The problem of building trust is not unique to the automated vehicle industry. Building consumer trust is a problem for manufacturers of all types of goods. Admittedly, here, the trust relates to the safety of the person in the vehicle, but that does not mean that the manufacturers of automated vehicles are ill-equipped to find ways to build trust.
Maybe the solution to the trust problem is a third-party certification system. Maybe it isn’t. The DOT should allow manufacturers to determine the best method to build public trust in their vehicles.
The Ability to Operate within Existing Infrastructure
NSPE asserted that the DOT needs to ensure that automated vehicles operate safely without regard to whether a locality has implemented smart infrastructure. NPSE is right. Automated technologies that are intended to be deployed into our current infrastructure needs to be able to operate safely within that infrastructure.
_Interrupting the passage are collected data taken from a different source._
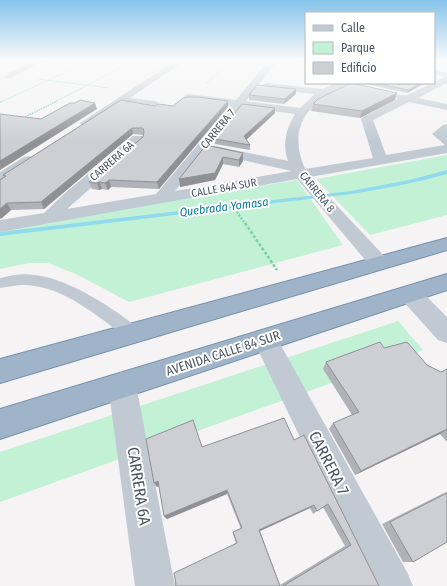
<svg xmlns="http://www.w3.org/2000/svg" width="447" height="586" viewBox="0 0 447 586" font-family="'Fira Sans Condensed',sans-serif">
	<rect width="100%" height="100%" fill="#f5f3f3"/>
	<path fill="#c3f1d5" d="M447,155V215L370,235L316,179Z
		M297,180L343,245L129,302L78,275L48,263H29L0,269V229Z
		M398,321L423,350L0,502V452Z"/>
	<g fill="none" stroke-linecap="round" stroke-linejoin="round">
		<path fill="#90daee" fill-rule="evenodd" d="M447,170V174C415,183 383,189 351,194L0,236V232L351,191L409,180Z"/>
		<defs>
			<path id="trunk" d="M447,238V250L0,383V359Z
				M447,274V290L0,439V409Z"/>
		</defs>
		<use href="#trunk" stroke="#7690ad" stroke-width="2"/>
		<path stroke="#7ad0a6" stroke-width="1" stroke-dasharray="1 1" stroke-linecap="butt" d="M38,79L109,88
			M207,83L234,60
			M1,102L92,60
			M55,102L135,60"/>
		<path stroke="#7ad0a6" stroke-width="1.5" stroke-dasharray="1.5 1" stroke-linecap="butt" d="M0,102L3,101
			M23,118L57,101"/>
		<path stroke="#7ad0a6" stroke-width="2" stroke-dasharray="2 1.5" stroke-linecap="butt" d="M231,203L245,224"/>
		<path stroke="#7ad0a6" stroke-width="2.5" stroke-dasharray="3 2" stroke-linecap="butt" d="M245,223L277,270"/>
		<path fill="#c1cad2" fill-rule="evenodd" d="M434,70L447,73V77L434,74Z
			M122,97L155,101L159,103L155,105L120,100L118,99Z
			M14,275C52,270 91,295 121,315C128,321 137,325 141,333L139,338L133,340L127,338C97,316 64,286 24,285C16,285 8,287 0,288V278Z"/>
		<path fill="#c1cad2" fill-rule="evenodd" d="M34,60H45L11,78H5L4,76Z
			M176,60H186L90,125H82L80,123Z
			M269,60H278L246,101L300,108L315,94L266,89L261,86L266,83L323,89L335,83H348C342,89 331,93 324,98C296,116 293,141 305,169L373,158L361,119L363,117L398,99L396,97L397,95H407L447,76V83L418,98L447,104V110L409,102L373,120L386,155L445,145L432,134L443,125L447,124V153L310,177L386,258L389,263L386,268L379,270L372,268L297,179L0,232V220L44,213L64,194L133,136H143L144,139L143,142L67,209L156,194L231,106L189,100L184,97L185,95L189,94L236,100ZM241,107L295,114C286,129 282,144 288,161L215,146L210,147L208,150L210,153L292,171L175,191Z
			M29,156L34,157L36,160L34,163L5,182L0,184V172L24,157Z
			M410,286L418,288L447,317V343L438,340L402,300L399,294L402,288Z
			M265,329L274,333L407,572L413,586H372L253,340L256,333Z
			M122,372L132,376L136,385L175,586H135L108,385L112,376Z"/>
		<path fill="#c1cad2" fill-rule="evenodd" d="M296,60H306V63L297,62Z"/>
		<use href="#trunk" fill="#9fb4c9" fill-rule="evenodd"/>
	</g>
	<path fill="#b0b2b7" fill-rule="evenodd" d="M362,83H425L407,93Z
		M397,93L395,100L360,118L311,111L313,104Z
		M296,94L284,104L249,100V95Z
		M155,106L228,107L159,189L111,187L108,190L102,189L99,190L92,189L89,182L143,137V135L133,134L44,209L11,210L2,218L4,177L3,175Z
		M275,113L246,139L250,145V150L215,144V139Z
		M206,145L243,153V161L239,167L223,164L215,180L180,187Z
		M384,348L427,365L441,372L447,369V442L440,434L355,475L329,429L333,423L352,415L323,369L326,362Z
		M294,440L379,586H175L236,543L233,534V532L241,529L227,494L167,519L164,516L159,486L157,487L154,483L202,447ZM323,507L345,546L280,585L260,531L310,508L313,514Z
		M447,492V542L413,562H403L382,524L442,494Z"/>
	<path fill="#909195" d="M421,83H425L407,93L408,90Z
		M296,89V94L284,104L285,99Z
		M397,93L395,100L360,118L362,111Z
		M228,101V107L159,189L157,182Z
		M95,103L97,109L0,170V161Z
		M275,108V113L244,142V136Z
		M132,128L133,134L44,209L41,202Z
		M243,153V161L239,167V160Z
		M223,157V164L215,180L180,187L179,179Z
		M109,180L111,187L108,190L105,183Z
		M100,182L102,189L99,190L97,183Z
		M7,203L11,210L2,218L0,219V209Z
		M447,429L440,434L355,475L361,471Z
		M158,481L161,485L157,487L154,483Z
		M227,490V494L167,519L164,516Z
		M314,505L310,508L258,532L259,530Z"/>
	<path fill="#cdcfd5" stroke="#909195" d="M351,83L397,93L362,111L313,104L318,99Z
		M377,83H421L408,90Z
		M257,85L296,89L285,99L249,95Z
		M187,97H198L228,101L157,182L109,180L105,183L100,182L97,183L89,182L143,137L144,132L143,128H132L41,202L7,203L0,209V180L6,176L3,175L121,100L155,106L158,104L173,106L183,98Z
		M80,100L95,103L0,161V114L41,119L70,103H75Z
		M242,104L275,108L244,136L250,145L215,139Z
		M206,145L243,153L239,160L223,157L215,173L179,179Z
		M380,342L384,348L407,342L427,365L441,372L447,369V429L361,471L333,423L359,412L326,362Z
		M284,418L294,440L304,435L379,586H283L351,545L328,504L317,511L314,505L259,530L280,586H175L176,585L174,573L237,543L233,532L242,528L227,490L164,516L158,481L154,483L146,439L193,420L202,447Z
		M447,493V542L413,562L390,522Z"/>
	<linearGradient id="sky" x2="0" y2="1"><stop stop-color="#85c3ea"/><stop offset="0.42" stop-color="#fafafa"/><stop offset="1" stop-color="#fafafa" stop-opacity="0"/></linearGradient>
	<rect width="447" height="142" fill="url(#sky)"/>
	<g text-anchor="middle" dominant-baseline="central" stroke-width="4" stroke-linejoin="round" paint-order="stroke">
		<g font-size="11" fill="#4a5661" stroke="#fff">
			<text transform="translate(218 129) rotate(-51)">CARRERA 7</text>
			<text transform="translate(112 161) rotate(-41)">CARRERA 6A</text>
			<text transform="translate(224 188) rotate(-10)">CALLE 84A SUR</text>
			<text transform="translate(317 192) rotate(51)">CARRERA 8</text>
		</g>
		<g font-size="12" font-style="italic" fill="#0c7c9b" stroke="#fff">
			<text transform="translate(224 207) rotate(-7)">Quebrada Yomasa</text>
		</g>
		<g font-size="13" fill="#4a5661" stroke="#fff">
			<text transform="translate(223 353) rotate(-18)">AVENIDA CALLE 84 SUR</text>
		</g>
		<g font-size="16" fill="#4a5661" stroke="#fff">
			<text transform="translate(329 463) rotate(63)">CARRERA 7</text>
			<text transform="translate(139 486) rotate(81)">CARRERA 6A</text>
		</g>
	</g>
	<rect x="305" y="12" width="130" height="72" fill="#ffffff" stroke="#b7bbc0"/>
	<rect x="313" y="25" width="20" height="6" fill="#c1cad2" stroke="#b7bbc0"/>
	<text x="341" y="32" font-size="12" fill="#4a5661">Calle</text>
	<rect x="313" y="42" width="20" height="12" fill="#c3f1d5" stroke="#b7bbc0"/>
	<text x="341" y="52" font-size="12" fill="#4a5661">Parque</text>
	<rect x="313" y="62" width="20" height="12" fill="#cdcfd5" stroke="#b7bbc0"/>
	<text x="341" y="72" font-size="12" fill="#4a5661">Edificio</text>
</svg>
NSPE asserts that the DOT needs to start considering ethical questions confronting automated vehicles. NSPE references crash-optimization algorithms as one such ethical issue that the DOT needs to provide guidance to industry and the public. Crash-optimization algorithms are the algorithms that determine what or who an automated vehicle hits in the event of a must-crash scenario. I discussed crash-optimization algorithms at length in an article entitled “Crashing Into the Unknown: An Examination of Crash-Optimization Algorithms through the Two Lanes of Ethics and Law“, in which I explored ethical theories for programming crash-optimization algorithms and the legal risks that manufacturers may have when they program these algorithms. I ultimately concluded that programming crash-optimization algorithms according to ethical theory would be difficult for two principal reasons: (1) people do not share a common ethical belief system; and (2) the law does not always incentivize ethical programming of automated vehicles.
Nonetheless, manufacturers will need to make these type of judgment calls when programming their automated vehicles. Automated vehicles will inevitably malfunction and crash, and when they do, the vehicle coding will determine who or what to hit. At this point, the DOT should probably stay uninvolved and focus on greater ethical questions that manufacturers will face. One such ethical question will be when is it safe to test and use automated technologies on our roads. Uber made an ethical decision to test its automated technology on roadways without adequate safety precautions. Elaine Herzberg is dead because of that decision. As automakers become closer to deploying their technologies for use by humans, they too will face the decision of how and when to deploy their technologies. These are more pressing ethical questions than the trolley-problem.